Now I had a way to identify similarities but what should I use to do the actual grind, generate a minimal diff that is. I needed a binary diff utility and some Googling led me to the inevitable BSDIFF utility. It is used widely for example in Mozilla and Chromium to deliver binary patches and produces some of the smallest diffs compared to other utilities like Zdelta, Xdelta etc. As an aside Google has a nifty technology called Courgette for Chromium to further minimize executable patches beyond what Bsdiff alone can achieve. The license is also quite friendly. It’s problem is with memory consumption and the time taken to do the prefix sort. In Pcompress I am only dealing with 4KB to 128KB blocks so the tradeoff is completely okay for me.

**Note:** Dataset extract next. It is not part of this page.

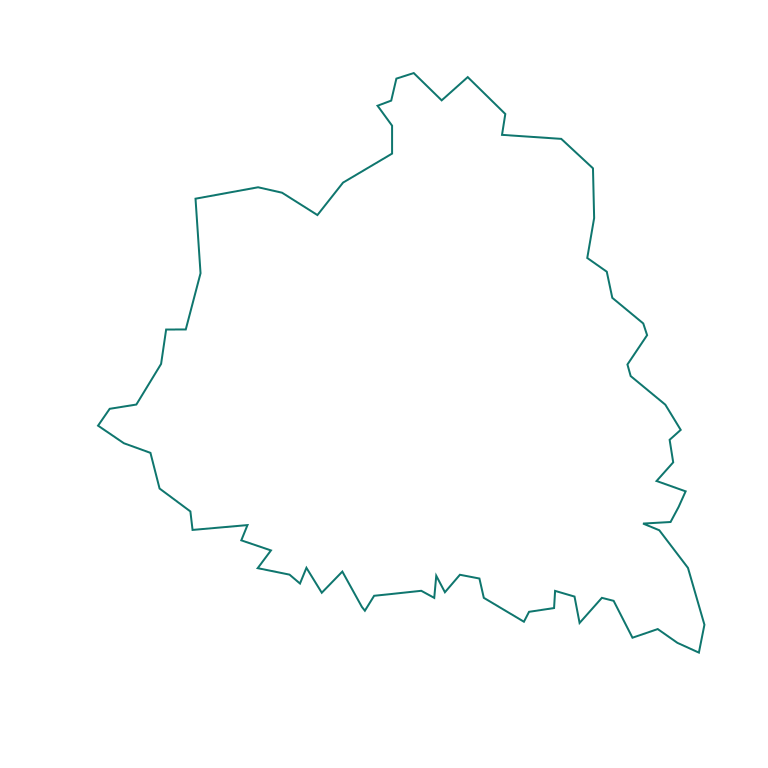 Laurel, Kentucky, United States of America, rotated 263°
{"feature_id": "52423323B31259142066888", "entity_name": "Laurel", "entity_type": "district", "adm_level": 2, "iso_a3": "USA", "parent_name": "United States of America", "parent_adm1": "Kentucky", "projection": "robinson", "projection_center": [-84.158, 37.138], "detail": "fine", "context": "isolated", "style": "outline", "palette": "teal", "viewbox_px": 768, "rotation_deg": 263, "n_neighbors": 0, "source": "geoboundaries", "source_scale": "gbopen_adm2", "svg_char_len": 1147}
<svg xmlns="http://www.w3.org/2000/svg" viewBox="0 0 768 768"><g transform="rotate(263 384 384)"><path d="M412.5,648.7L441.7,621.1L468.3,618.8L484.3,601.1L523.1,612.8L572.6,617.7L605.7,589.8L616.9,531.5L637.2,537.3L678.4,504.5L658.5,475.8L689.0,451.4L685.6,433.5L664.4,425.7L661.0,411.5L639.4,423.5L611.7,420.1L588.9,367.9L559.8,338.5L586.3,306.1L594.6,283.0L590.9,219.5L516.3,215.4L462.3,193.9L464.6,174.4L431.1,165.2L393.8,135.7L392.8,108.7L377.5,95.1L356.9,118.6L344.1,143.8L307.6,148.5L281.1,176.3L262.5,176.2L260.6,231.3L246.2,223.3L232.6,251.5L216.6,236.2L206.3,267.0L196.2,276.3L211.0,284.6L184.4,296.8L202.9,319.8L165.4,334.9L161.3,337.4L175.0,348.4L174.7,363.4L174.2,395.8L165.6,407.8L187.3,412.5L169.9,419.1L185.4,436.1L179.3,455.0L159.6,457.0L131.0,493.9L140.2,500.2L140.9,525.5L157.8,528.6L149.8,547.2L123.0,549.0L145.2,574.2L140.8,585.5L101.9,599.7L107.4,625.8L91.3,643.7L79.0,663.8L106.0,672.7L164.4,663.3L205.3,639.4L213.9,624.1L212.1,651.6L226.0,661.4L240.7,670.3L254.5,642.7L271.0,661.5L293.8,660.7L302.3,672.9L329.2,660.7L361.8,629.8L373.7,628.0L400.4,651.1L412.5,648.7Z" fill="none" stroke="#0f766e" stroke-width="2"/></g></svg>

However BSDIFF uses Bzip2 to compress the delta which I could not have since in my case, the final chunk consisting of all the data blocks produced after dedupe, is compressed eventually by a user-specified algorithm. Having Bzip2 compressed hunks liberally scattered hurts overall compression negatively so much so that the result is larger than not doing Delta Compression in the first place! Of course Bzip2 over Bzip2 is a worst case. Modifying BSDIFF to leave out Bzip2 causes another problem. The output diff data is larger than the original! I printed the diff data byte for byte to find out what is going on. It transpires that BSDIFF produces large runs (thousands) of 0 bytes with actual non-zero diff data positioned at appropriate places as per its control index. That is why a simple bzip2 collapses it so well and produces a tiny diff output. Bzip2 was not an option for me but a simple Run Length Encoding is enough to collapse these neutral zones to only a few bytes. So I conjured up a Run Length Encoder that will encode all runs of zero bytes numbering at least 4 into 2 bytes. It also has the 2-byte overhead of maintaining count for runs of non-zero mixed bytes. Given the BSDIFF output, it actually works well in practice. Delta Compression now starts to have the desired positive impact.

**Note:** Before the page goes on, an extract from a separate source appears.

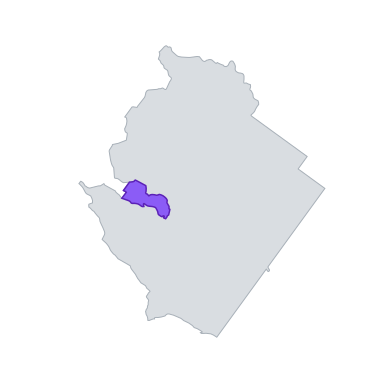 White Nile highlighted on a map of Sudan, rotated 126°
{"feature_id": "SDN-879", "entity_name": "White Nile", "entity_type": "State", "adm_level": 1, "iso_a3": "SDN", "parent_name": "Sudan", "parent_adm1": "", "projection": "mercator", "projection_center": [32.247, 13.605], "detail": "fine", "context": "in_parent", "style": "filled", "palette": "violet", "viewbox_px": 384, "rotation_deg": 126, "n_neighbors": 0, "source": "natural_earth", "source_scale": "10m", "svg_char_len": 5482}
<svg xmlns="http://www.w3.org/2000/svg" viewBox="0 0 384 384"><g transform="rotate(126 192 192)"><path d="M251.7,288.4L248.8,288.4L248.5,287.7L248.5,285.8L248.9,284.4L249.9,282.1L249.7,280.9L249.8,279.1L249.0,277.1L242.1,271.3L240.8,269.7L237.0,268.2L237.7,266.6L236.2,254.7L236.9,253.3L237.1,251.2L237.1,249.4L238.0,246.3L238.1,245.0L230.7,244.9L230.6,246.2L231.0,247.7L231.0,248.3L220.7,248.3L224.8,253.0L225.0,255.1L224.8,257.6L224.8,259.3L225.0,260.3L226.1,262.4L226.1,262.8L225.8,263.3L218.5,269.5L217.3,272.4L216.3,273.9L214.2,276.5L207.6,283.1L206.5,283.5L201.4,283.8L200.9,283.9L200.5,284.2L200.3,284.2L196.0,280.3L188.7,275.6L183.9,278.0L182.5,278.9L182.5,281.2L181.8,282.3L180.5,283.6L176.9,284.4L175.1,285.1L172.9,286.3L170.7,288.4L170.5,289.5L170.8,290.5L158.5,290.5L157.7,289.7L155.9,286.2L154.6,286.4L143.4,286.0L141.8,286.4L138.6,287.8L137.0,288.0L135.3,287.4L129.4,280.5L128.1,279.7L126.8,278.0L125.5,277.3L125.1,276.8L125.0,276.0L125.0,274.5L124.6,273.6L123.7,273.3L115.7,274.9L114.6,274.8L112.9,275.1L112.4,275.3L111.7,276.2L111.6,278.1L111.4,279.1L110.8,280.1L108.5,282.5L108.0,283.5L108.1,286.1L108.0,287.4L107.6,288.0L106.6,289.0L106.3,289.5L105.9,292.8L104.7,294.8L104.4,295.5L104.3,297.0L104.1,297.4L100.5,298.5L99.2,299.3L98.3,300.4L98.1,300.9L96.6,300.5L94.7,300.2L90.9,299.8L89.4,299.3L88.7,298.5L88.9,296.5L88.6,296.1L88.0,295.7L87.6,294.9L87.6,293.8L89.6,291.5L90.0,290.3L90.6,284.5L90.4,282.7L88.8,279.5L85.2,273.9L84.4,272.8L79.9,268.1L79.3,267.4L78.2,265.5L79.4,261.2L79.5,260.0L79.2,258.8L78.1,257.9L77.1,257.8L75.7,256.6L74.9,256.1L74.1,255.1L73.5,253.7L73.9,248.6L73.7,247.9L72.5,247.7L72.3,247.4L72.3,246.4L71.7,243.5L71.0,241.1L71.4,239.8L70.4,238.0L68.6,237.2L65.0,237.8L63.8,237.7L63.1,237.4L62.5,236.7L62.2,235.9L62.5,234.8L63.5,232.6L64.8,230.8L67.4,229.2L68.1,228.3L68.5,227.4L68.5,226.3L68.4,225.1L68.1,224.1L67.3,222.7L66.6,221.0L66.6,219.9L66.9,219.1L67.6,218.1L70.2,216.2L72.8,214.7L73.3,214.1L73.1,213.5L71.9,212.2L71.5,209.7L70.8,207.9L72.2,206.6L73.2,206.1L74.7,205.7L75.3,205.2L75.5,204.1L75.4,203.1L76.0,202.4L76.7,200.8L77.3,200.0L79.4,198.1L79.8,196.9L79.9,195.7L79.4,192.2L80.5,190.7L82.0,189.5L84.2,189.6L87.5,189.3L89.7,188.8L91.4,188.8L95.0,189.5L95.4,189.2L95.6,188.2L95.6,119.7L110.8,119.7L111.0,119.6L111.0,86.6L207.3,86.6L208.1,86.5L209.6,83.4L210.3,83.1L211.3,83.3L211.6,84.1L210.8,86.6L294.9,86.6L295.1,90.4L295.7,93.4L298.1,97.7L300.1,100.1L300.9,101.3L300.9,101.9L300.8,102.5L300.2,101.9L299.2,101.4L299.1,103.4L299.5,107.6L300.4,110.5L299.8,113.1L299.9,117.7L300.9,123.1L300.7,126.5L302.5,134.5L304.2,139.0L305.1,140.1L306.1,140.7L308.2,141.0L311.1,143.3L313.5,145.7L314.3,146.9L315.5,148.3L316.2,148.1L316.7,147.7L317.5,148.8L321.2,151.2L321.8,152.3L320.4,153.4L318.9,155.2L318.1,156.9L317.7,157.5L316.5,158.6L316.3,159.1L315.7,159.4L315.1,159.5L313.9,160.0L312.7,159.9L311.6,160.2L311.1,160.6L310.2,161.0L309.0,161.2L307.0,162.6L305.3,163.3L304.8,163.9L303.9,166.8L303.2,167.6L300.7,167.6L299.5,167.9L297.8,167.6L297.0,167.6L296.8,168.2L296.5,170.7L296.5,171.8L295.1,174.6L295.5,179.9L294.2,183.9L294.0,184.8L292.6,187.9L291.9,189.1L290.2,194.9L289.5,196.7L288.0,198.6L289.5,212.6L288.3,216.9L288.3,219.2L287.4,222.7L286.8,224.2L285.6,226.2L284.7,228.3L283.9,231.1L283.3,236.5L283.1,236.9L278.6,237.6L277.2,238.0L276.3,238.6L275.2,239.9L272.9,243.7L271.7,246.0L269.9,249.1L267.7,251.3L267.2,252.4L266.9,254.4L266.1,257.6L265.3,259.9L265.5,261.7L264.8,264.8L264.9,266.4L264.1,267.2L263.1,268.0L262.4,268.2L259.3,266.1L257.2,267.6L255.8,269.6L254.7,271.7L255.4,276.0L255.3,277.0L255.0,278.0L252.9,282.3L252.3,284.2L251.7,287.6L251.7,288.4Z" fill="#d9dde1" stroke="#a8b0b8" stroke-width="1"/><path d="M238.3,245.1L230.9,245.0L230.8,245.3L230.9,245.6L230.8,245.9L230.8,246.1L230.8,246.4L230.9,247.1L231.1,247.6L231.1,247.8L231.1,248.0L231.1,248.4L226.0,248.4L220.8,248.4L218.4,245.8L217.5,245.2L216.2,245.1L215.9,245.0L215.7,244.9L215.6,244.7L214.8,239.1L214.1,233.8L214.0,233.2L214.5,232.6L216.0,231.2L218.4,229.6L219.8,229.1L220.0,228.9L220.1,228.6L220.2,228.4L220.3,228.3L220.3,228.2L220.2,227.6L220.0,227.1L220.0,226.9L220.0,226.7L220.4,225.1L220.5,224.9L220.4,224.7L220.1,224.4L219.1,224.2L218.8,224.0L218.6,223.9L218.3,223.5L218.1,223.4L217.7,223.0L217.3,222.5L216.3,220.8L215.4,218.7L215.2,218.4L214.7,218.1L214.1,217.6L213.5,217.3L213.2,217.0L213.1,216.9L213.0,216.6L212.9,216.3L212.6,215.7L212.4,214.8L212.1,213.4L212.1,211.2L212.4,209.1L212.8,208.0L213.3,207.2L213.6,207.0L213.7,206.9L214.3,206.6L214.7,206.4L215.1,206.2L215.3,206.0L215.5,205.8L217.1,202.2L217.3,202.0L219.0,200.8L219.1,200.7L219.0,200.4L219.0,200.2L219.0,199.8L219.2,199.6L219.4,199.5L224.3,197.4L224.6,197.5L225.7,197.9L225.9,197.9L226.0,197.9L226.5,197.7L226.8,197.6L227.3,197.6L229.1,197.6L229.4,198.7L229.5,199.1L229.6,199.5L229.4,199.9L229.3,200.0L229.0,200.0L228.6,200.0L228.3,200.0L228.0,200.2L227.9,200.4L227.9,200.7L228.1,201.1L228.3,201.3L229.4,201.7L229.6,201.8L229.8,202.2L229.9,202.8L230.0,205.3L229.9,205.9L229.7,206.4L229.3,206.9L228.9,207.3L228.0,208.3L227.0,210.1L226.2,211.8L226.1,212.2L226.1,212.5L226.1,212.8L226.2,213.2L226.6,214.5L227.2,215.8L228.5,218.0L229.3,219.6L229.4,220.3L229.5,220.8L229.5,223.5L229.6,224.0L229.8,224.2L230.2,224.2L230.6,224.0L232.0,222.4L232.5,222.9L232.7,223.2L232.9,223.5L233.1,224.0L233.2,224.5L233.2,227.1L233.4,228.5L233.7,229.4L234.8,231.6L236.4,233.8L236.6,234.4L236.6,234.9L236.2,236.1L236.1,237.0L236.2,238.0L238.3,245.1Z" fill="#8b5cf6" stroke="#5b21b6" stroke-width="1.5"/></g></svg>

There are things from above that can be improved for sure. The Sketch computation, the way the fingerprintes are sorted to arrange them per similarity and then scanned. Instead of calling the platform’s quicksort function we can maintain a tree structure and insert fingerprints into appropriate nodes. It is possible that the current code misses some Delta and/or Dedupe opportunity due to this. In addition to the similarity hash we can also compute a SHA-256 hash and use it to do an identity comparison instead of costly memcmp(). The probability of a SHA-256 collision is less than the probability of random hardware failures, disk failures or bit flipping in RAM and is used in many places like, for example, ZFS. Of course folks are welcome to play with the code and contribute.